Although there is an increasing demand for narrower frames, a minimum width of 0.8 mm is necessary due to the presence of conductive paste on the sides of the substrate.
To counteract this limitation, Japanese Laid-open Patent No. S63-29729 discloses a method for adding conductive material to the sealing adhesive, instead of the application of a separate conductive paste, to allow electrical connection between the common electrode on the second substrate and the connecting terminal electrode on the first substrate. This configuration, however, risks a short-circuit between the common electrode on the second substrate and the various other conductors on the first substrate, resulting in difficulty in narrowing the frame.
The present invention aims to offer a liquid crystal display panel with a narrow frame, even for active matrix liquid crystal display devices with many complicated wiring.
A liquid crystal display panel according to the present invention includes a first substrate having pixel electrodes, conductors for applying voltage to the pixel electrodes, and connecting terminal electrodes; a second substrate opposite said first substrate and spaced therefrom having common electrodes, and a sealing adhesive. The sealing adhesive contains conductive particles at a predetermined density, and seals the space between the first and second substrates along approximately the entire circumference for sandwiching a liquid crystal layer between the first and second substrates. The conductive particles in the sealing adhesive electrically connect the connecting terminal electrodes on the first substrate and the common electrodes on the second substrate.
The liquid crystal display panel of the present invention further includes a sealing adhesive containing spherical conductors dispersed approximately uniformly at a predetermined concentration along the periphery between the two substrates.

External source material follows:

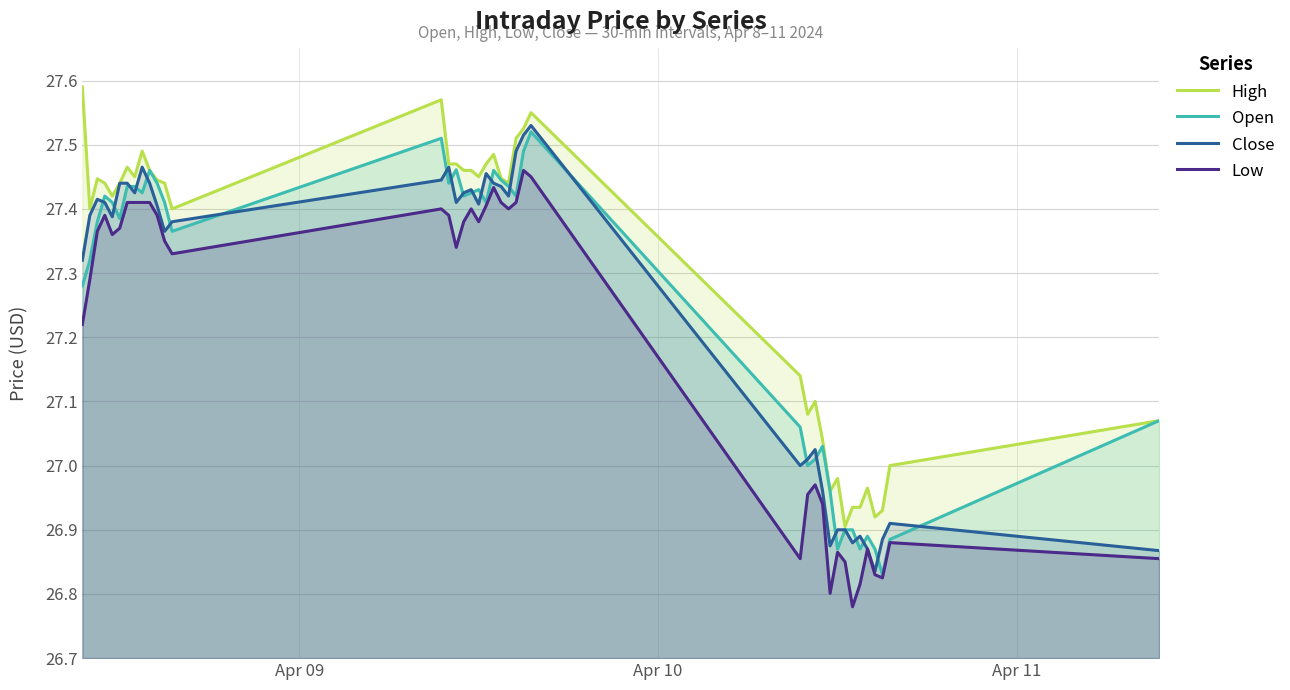

True or false: Low and Open intersect in this chart.

False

The spherical conductors in the sealing adhesive electrically connect the common electrodes on the second substrate and the connecting terminal electrodes on the first substrate. An insulation film is provided over the conductors of the first substrate at least at the area where the conductors on the first substrate and the common electrodes on the second substrate overlap.

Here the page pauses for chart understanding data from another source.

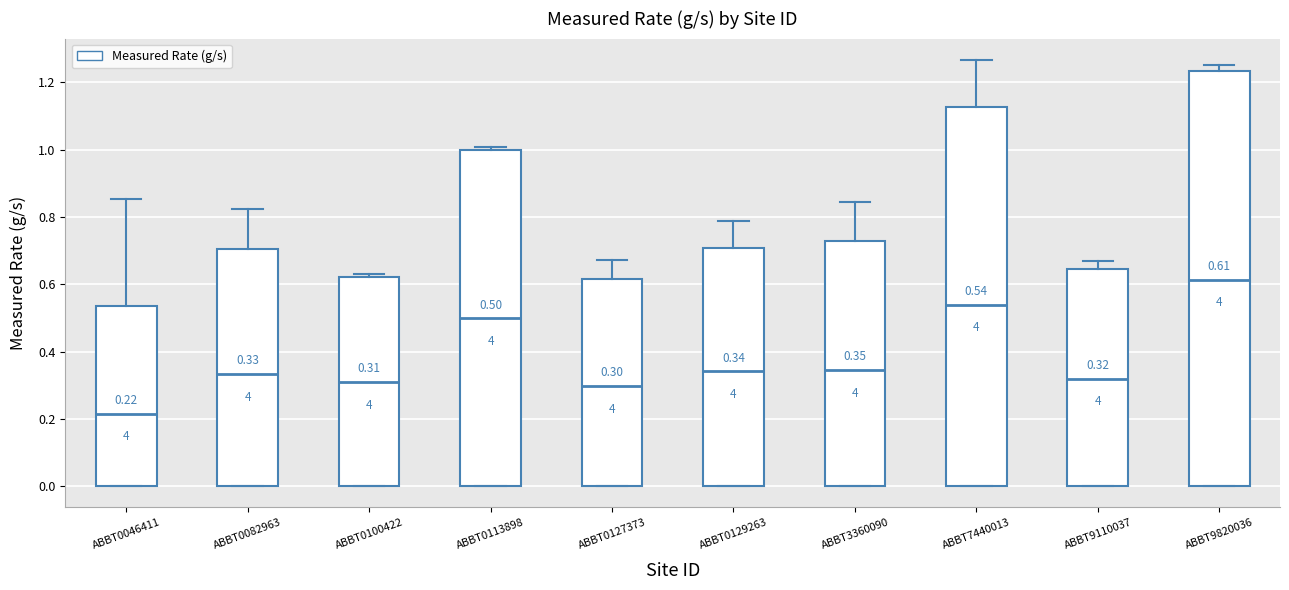

Comparing the boxes themselves (not the whiskers), which one is the tallest?

ABBT9820036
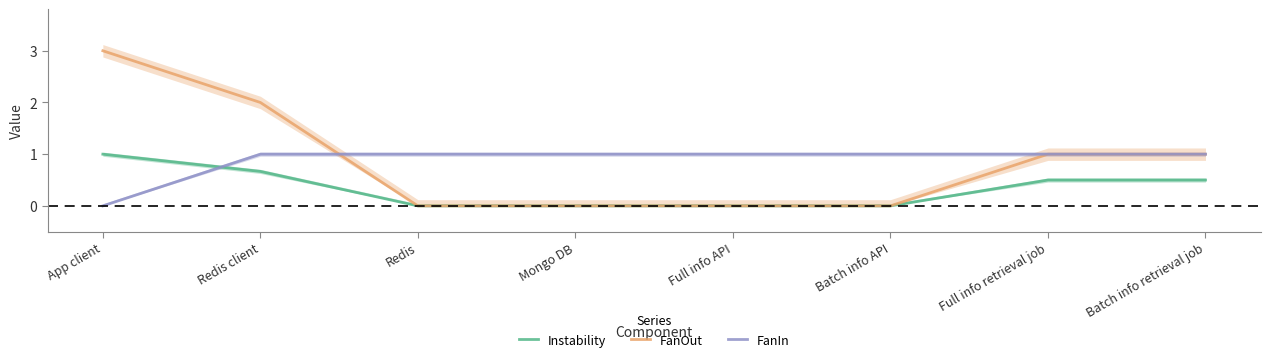

Rank the series at Mongo DB from lowest to highest value.

Instability, FanOut, FanIn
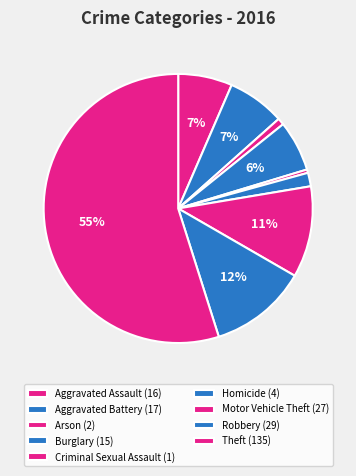

What percentage is the Burglary slice, to the nearest percent?

6%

With the above configuration, spherical conductors in the sealing adhesive electrically connect common electrodes on the second substrate to connecting terminal electrode on the first substrate. The insulation film provided over the other conductors insulates the conductors on the first substrate from the common electrodes on the second substrate. The conventional need for connecting them using the conductive paste is eliminated. Thus, the need for allowing an area in the frame for the conductive paste is eliminated. Accordingly, a liquid crystal display panel with a narrower frame is made possible.
Furthermore, by placing the connecting terminal electrodes of the first substrate on the insulation film enables designing a larger area for the connecting terminal electrode. Since the formation of the connecting terminal electrode is the last step in fabricating the first substrate, a residue will not remain on a film surface. This assures good electrical connection, and reduces the connection resistance with the common electrodes on the second substrate.